Its Parasites had hunted well, and when every living thing in the city was devoured, it shuffled its massive, scaly bulk away through the rubble, its Parasites following it like a million ants.
From the roof of a Chinese restaurant, I watched it feast and shuffle away. I cried and raked my hair, waiting for the Parasites to fetch me as well, but they never did. They left me alone to watch the Monster crumple buildings and defecate out human bones in the carnage behind it.
It took me a day or so to realize that I would never wake up from this nightmare. I was alone. Carly, Mom, the kids—all gone.  I didn’t dare check if they had survived. No one else had, and I didn’t want to risk seeing their blood.
I kept waiting for someone to come—the Army maybe, or a helicopter from another city, but no one ever did. Maybe other Monsters ate everyone else in the world, but even if not, I am alone here. Dark supermarkets have sustained me for two weeks, but I’m done. I can’t stand it anymore.
I could never be the one to end my own life. So I followed the trail of clean white bones here, to the Monster’s cave, to let it finish the job it so inconsiderately botched. Maybe letting it eat me will send me to the same hell my family went to.
I keep expecting oblivion to come in a violent flash, but the cave is quiet… and the Monster’s gargantuan bulk is still.
The Monster… is dead.
Its Parasites sit idly circling on the cave walls, their brains empty now that their hive mind is silent. The Monster has gorged itself on humanity and now lies rotting in its cave, swollen with earthly disease.

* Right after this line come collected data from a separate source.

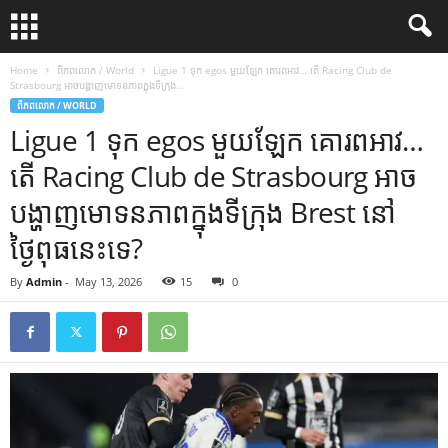
Home
ពិភពលោក / World
Ligue 1 ទុក egos មួយឡែក គោរពអាវ… តើ Racing Club de
Strasbourg អាចបង្ហាញមោទនភាពក្នុងទីក្រុង...
ពិភពលោក / WORLD
Ligue 1 ទុក egos មួយឡែក គោរពអាវ…
តើ Racing Club de Strasbourg អាច
បង្ហាញមោទនភាពក្នុងទីក្រុង Brest នៅ
ថ្ងៃពុធនេះទេ?
By
Admin
-
May 13, 2026
15
0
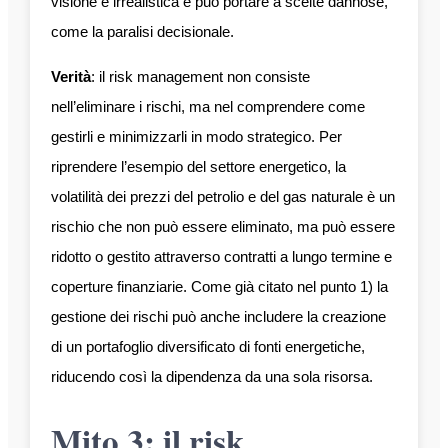
visione è irrealistica e può portare a scelte dannose,
come la paralisi decisionale.
Verità
: il risk management non consiste
nell’eliminare i rischi, ma nel comprendere come
gestirli e minimizzarli in modo strategico. Per
riprendere l’esempio del settore energetico, la
volatilità dei prezzi del petrolio e del gas naturale è un
rischio che non può essere eliminato, ma può essere
ridotto o gestito attraverso contratti a lungo termine e
coperture finanziarie. Come già citato nel punto 1) la
gestione dei rischi può anche includere la creazione
di un portafoglio diversificato di fonti energetiche,
riducendo così la dipendenza da una sola risorsa.
Mito 3: il risk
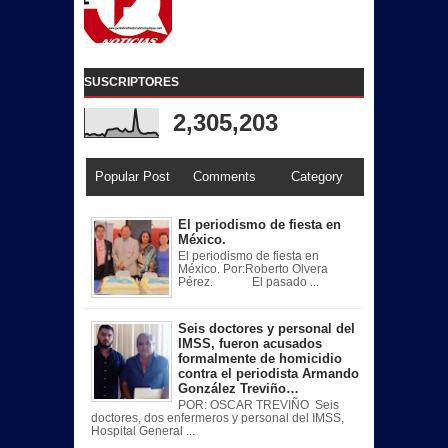
SUSCRIPTORES
2,305,203
Popular Post
Comments
Category
El periodismo de fiesta en
México.
El periodismo de fiesta en
México. Por:Roberto Olvera
Pérez. El pasado ...
Seis doctores y personal del
IMSS, fueron acusados
formalmente de homicidio
contra el periodista Armando
González Treviño…
POR: OSCAR TREVIÑO Seis
doctores, dos enfermeros y personal del IMSS,
Hospital General ...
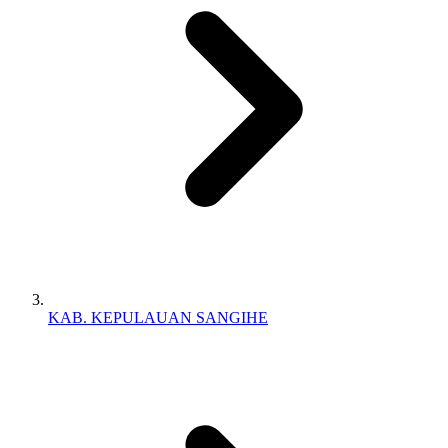
KAB. KEPULAUAN SANGIHE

I walk out to the edge of the cliff and watch the sun set over the rocky bay. I’m not tired anymore. I’m not going to sleep another night. That wretched Monster had to leave me alive, of all people. Anyone else would have made the best of it, but not me. I can’t.
I turn around to face the cave, and tell myself that it’s a roller coaster—that it’ll be over soon; that one last decision is keeping me from the rush of my life. Then, in a moment when no thoughts are in my head, I leap.
There is a rush. There is no scrabbling, however. All around me is air, and there is nothing to scrabble at, try as I might.
There is screaming, however. And I know, in a few short seconds, there will be silence.